I started working with computers after years of acting and directing live theater. At first this was a practical matter: I needed to find a way to feed myself and computers promised a livelihood. Soon my theater-self started coaxing machines to perform… badly. The machines would consistently fail while playing media. My early work in this area depended on slow processors to provide rhythm and pace to a visual narrative. This work is dead now: pieces that once took an hour to perform start and finish in a literal flash. Yet the opportunity for critique remains. Today’s computers still cannot satisfy our desire for media. They employ increasingly sophisticated strategies including asking the machines to use unspecified resources to fix errors. These performances are unpredictable, spontaneous, and heroic.

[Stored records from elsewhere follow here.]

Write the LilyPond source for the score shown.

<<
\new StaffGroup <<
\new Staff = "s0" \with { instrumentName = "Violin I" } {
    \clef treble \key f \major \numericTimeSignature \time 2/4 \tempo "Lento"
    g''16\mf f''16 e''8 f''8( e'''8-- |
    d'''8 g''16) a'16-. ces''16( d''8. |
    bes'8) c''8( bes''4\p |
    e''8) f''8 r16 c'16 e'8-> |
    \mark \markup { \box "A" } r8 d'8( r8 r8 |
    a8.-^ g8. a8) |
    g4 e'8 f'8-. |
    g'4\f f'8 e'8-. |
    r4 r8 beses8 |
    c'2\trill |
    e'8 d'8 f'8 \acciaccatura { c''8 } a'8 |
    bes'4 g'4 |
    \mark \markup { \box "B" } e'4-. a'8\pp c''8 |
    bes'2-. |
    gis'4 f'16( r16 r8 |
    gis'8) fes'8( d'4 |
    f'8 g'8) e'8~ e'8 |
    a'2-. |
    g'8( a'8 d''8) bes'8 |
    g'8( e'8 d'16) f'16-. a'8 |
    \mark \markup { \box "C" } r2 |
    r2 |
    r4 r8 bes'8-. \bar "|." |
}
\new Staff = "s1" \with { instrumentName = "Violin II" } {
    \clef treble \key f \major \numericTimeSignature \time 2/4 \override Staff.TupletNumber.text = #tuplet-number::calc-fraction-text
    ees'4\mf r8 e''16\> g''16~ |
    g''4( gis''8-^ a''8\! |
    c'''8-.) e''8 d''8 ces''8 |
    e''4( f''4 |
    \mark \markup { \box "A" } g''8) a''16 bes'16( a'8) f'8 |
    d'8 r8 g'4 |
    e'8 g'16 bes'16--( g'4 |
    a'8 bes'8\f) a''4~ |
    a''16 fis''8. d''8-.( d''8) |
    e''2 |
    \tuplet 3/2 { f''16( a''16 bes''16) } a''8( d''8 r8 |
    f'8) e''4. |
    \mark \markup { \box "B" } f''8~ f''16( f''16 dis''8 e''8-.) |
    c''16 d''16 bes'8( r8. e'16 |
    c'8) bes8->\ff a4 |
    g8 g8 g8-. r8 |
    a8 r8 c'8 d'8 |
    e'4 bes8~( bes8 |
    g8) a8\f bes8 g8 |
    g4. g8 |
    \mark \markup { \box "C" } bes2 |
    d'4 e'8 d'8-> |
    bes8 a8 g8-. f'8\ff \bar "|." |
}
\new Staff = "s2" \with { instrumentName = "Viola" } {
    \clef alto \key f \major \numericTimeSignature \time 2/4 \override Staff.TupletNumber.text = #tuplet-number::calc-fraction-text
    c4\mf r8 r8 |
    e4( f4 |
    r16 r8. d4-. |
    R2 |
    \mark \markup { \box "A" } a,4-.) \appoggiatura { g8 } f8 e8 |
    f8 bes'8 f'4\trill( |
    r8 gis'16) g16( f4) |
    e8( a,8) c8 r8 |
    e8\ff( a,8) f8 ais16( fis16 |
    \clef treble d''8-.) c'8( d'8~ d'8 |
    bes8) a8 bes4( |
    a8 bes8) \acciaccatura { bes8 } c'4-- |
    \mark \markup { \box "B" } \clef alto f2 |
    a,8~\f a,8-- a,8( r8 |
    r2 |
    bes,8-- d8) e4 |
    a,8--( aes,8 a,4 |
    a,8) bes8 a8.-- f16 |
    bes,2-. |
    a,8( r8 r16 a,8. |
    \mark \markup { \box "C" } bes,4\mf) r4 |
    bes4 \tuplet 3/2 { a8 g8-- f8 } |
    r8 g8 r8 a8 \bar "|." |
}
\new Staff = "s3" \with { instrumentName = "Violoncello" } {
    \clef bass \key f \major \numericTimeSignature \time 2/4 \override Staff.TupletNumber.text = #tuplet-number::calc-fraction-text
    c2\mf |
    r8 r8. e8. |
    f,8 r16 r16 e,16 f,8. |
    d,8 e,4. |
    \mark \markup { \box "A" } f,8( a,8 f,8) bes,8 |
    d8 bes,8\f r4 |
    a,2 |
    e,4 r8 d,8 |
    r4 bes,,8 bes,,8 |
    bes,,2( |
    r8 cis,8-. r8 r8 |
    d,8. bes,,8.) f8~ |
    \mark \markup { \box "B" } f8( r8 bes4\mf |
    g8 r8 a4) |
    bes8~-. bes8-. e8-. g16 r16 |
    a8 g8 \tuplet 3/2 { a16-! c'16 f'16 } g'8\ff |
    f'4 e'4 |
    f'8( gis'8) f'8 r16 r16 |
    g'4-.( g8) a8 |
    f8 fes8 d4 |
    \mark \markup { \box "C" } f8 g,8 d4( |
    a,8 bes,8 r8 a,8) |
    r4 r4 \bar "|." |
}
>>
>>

It is remarkable that advances in Vision Science are following the work being done by video engineers. The engineers are pushing Vision Science into theoretical frontiers. Art and theory need to catch up! By drawing attention to the artifacts the compression generates we may reflect directly on the praxis and economy of media compression. The Artifact and Lossless series deal explicitly with compression.
My investigation into Artificial Intelligence began in the 1990s at eCollege.com. A colleague won a grant to design an automatic essay grader. He built a prototype that could grade essays written about the Civil War. I was so repelled by the thought of a future of machine-graded writing that I offered to write a perfectly incomprehensible essay to test his system. Kerouac’s Ear and RS::Muse extend this critique.